At the heart of this challenge, of changing our relationship to our environment, is one of the biggest paradoxes of dealing with the unknown.

Current thinking in psychology, which is supported widely by research, suggests that we all experience stress when faced with change or uncertainty, to some degree. This is thought to be the result of deep conditioning that evolved to aid our survival.

The problem today is simple: very few situations we face are genuinely life-threatening, but our mind reacts to uncertainty as though faced with a predator: by triggering our fight-or-flight response. We experience this as stress, and it drives behaviours that may be highly inappropriate, such as acting on instinct, falling back on old habits, or to becoming so preoccupied with seeking more information that we cannot make any decision at all.

So, what is the paradox I referred to above?

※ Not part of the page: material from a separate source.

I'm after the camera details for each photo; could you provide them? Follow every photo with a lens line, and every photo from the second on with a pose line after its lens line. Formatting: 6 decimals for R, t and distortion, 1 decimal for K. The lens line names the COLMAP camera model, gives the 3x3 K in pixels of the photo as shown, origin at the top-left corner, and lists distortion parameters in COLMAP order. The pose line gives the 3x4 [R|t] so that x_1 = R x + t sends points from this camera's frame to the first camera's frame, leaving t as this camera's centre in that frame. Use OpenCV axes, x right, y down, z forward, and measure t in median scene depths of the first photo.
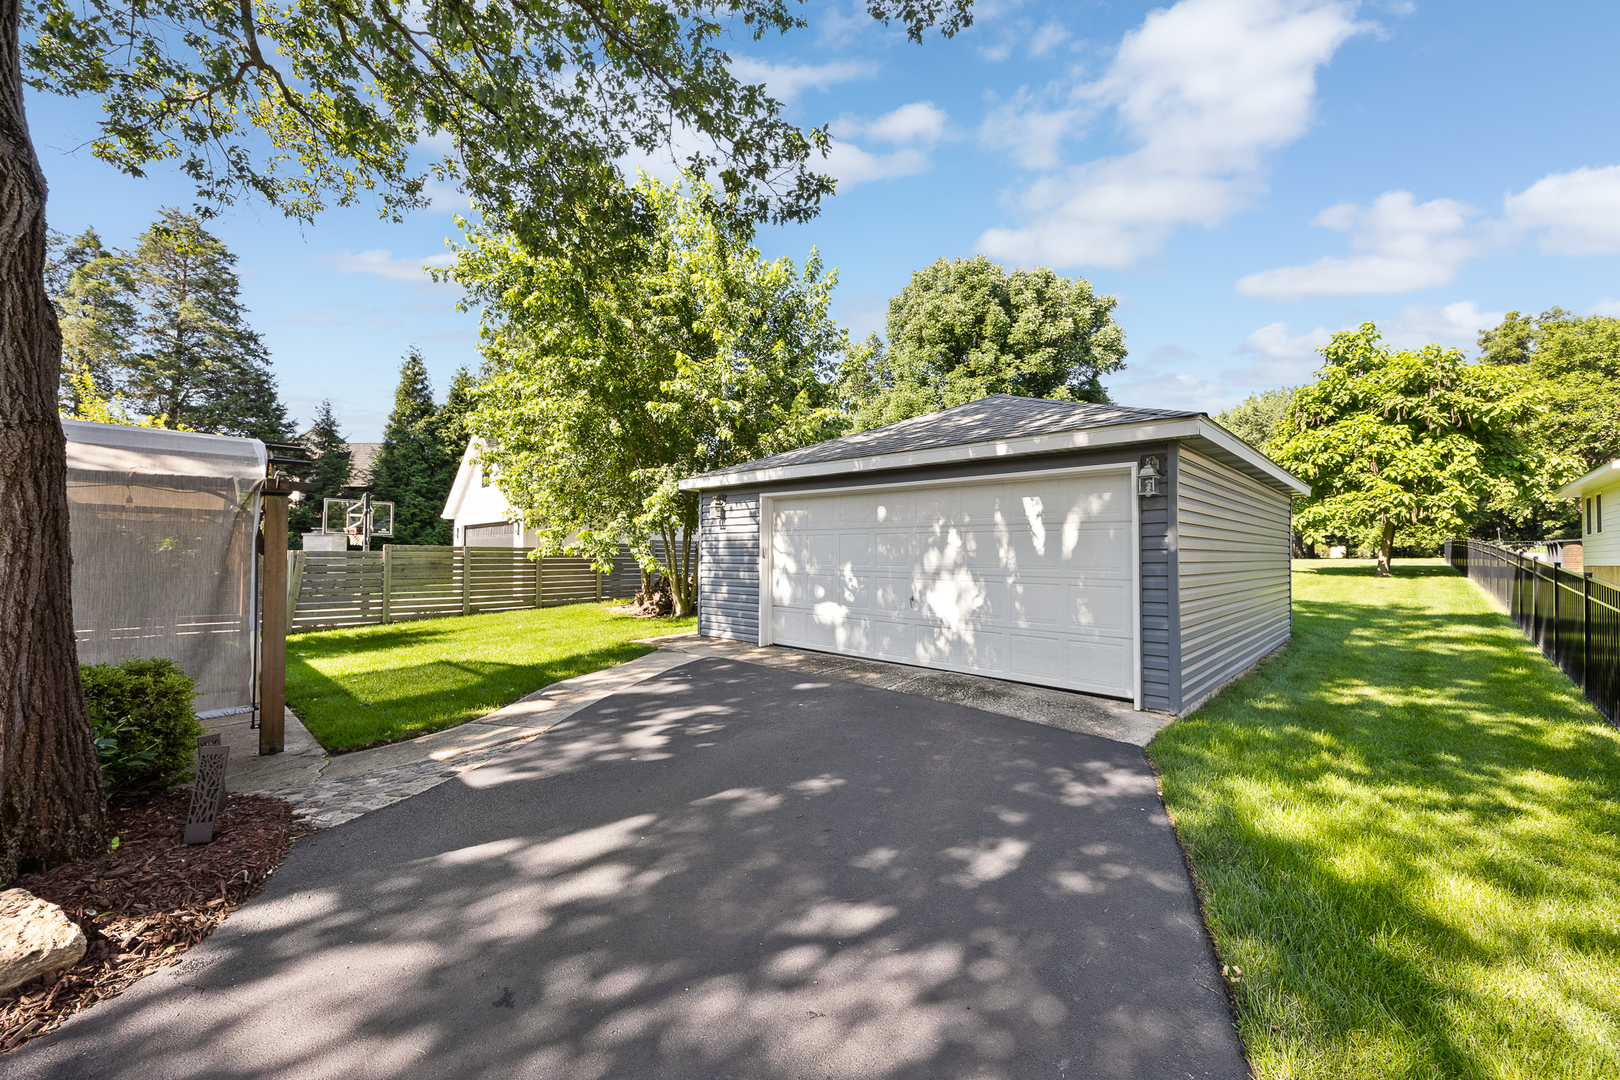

Let’s assume for a moment that our stress is not the result of misperception. The root cause of the stress that arises when we face the unknown is that we don’t know how to resolve the situation we face, and we therefore worry about the outcome. If we knew what to do, we wouldn’t feel stressed!

It follows that what we most need in such situations is a new solution; however, that would require creativity, and – here’s the paradox – creativity is blocked by stress. How ironic! Because our brain is maladapted to modern challenges, just when we most need to be creative is when this mental resource is least available to us. It occurs because the part of our brain that triggers our fight-or-flight response, the amygdala, also suppresses activity in our prefrontal cortex, which is the part that gives rise to our creativity (as well as many other higher human functions).

To remain agile and creative when confronted by unpredictable change, it is essential that we learn to become more comfortable with uncertainty. I believe that this article conveys some useful insights to help you move towards this goal.

Read the Article: Leading with Inner Agility

My Advice:

When we resist a situation, wishing it would go away because it feels uncomfortable, that resistance increases the stress we experience. This puts us into a vicious cycle where, as the article highlights, our poor relationship to the problem only increases the magnitude of the problem as we see it.

Try to shift your perception of challenges, to see them as opportunities to learn and grow. Every world-class athlete knows the importance of this mindset, having achieved success by continually pushing him or herself into situations where they are stretched beyond their current physical, mental and emotional limits. Without the stress this creates, the growth they seek is impossible. If you can use your challenges in a similar way, as melting pots that create the conditions necessary to become stronger, they will immediately feel less stressful.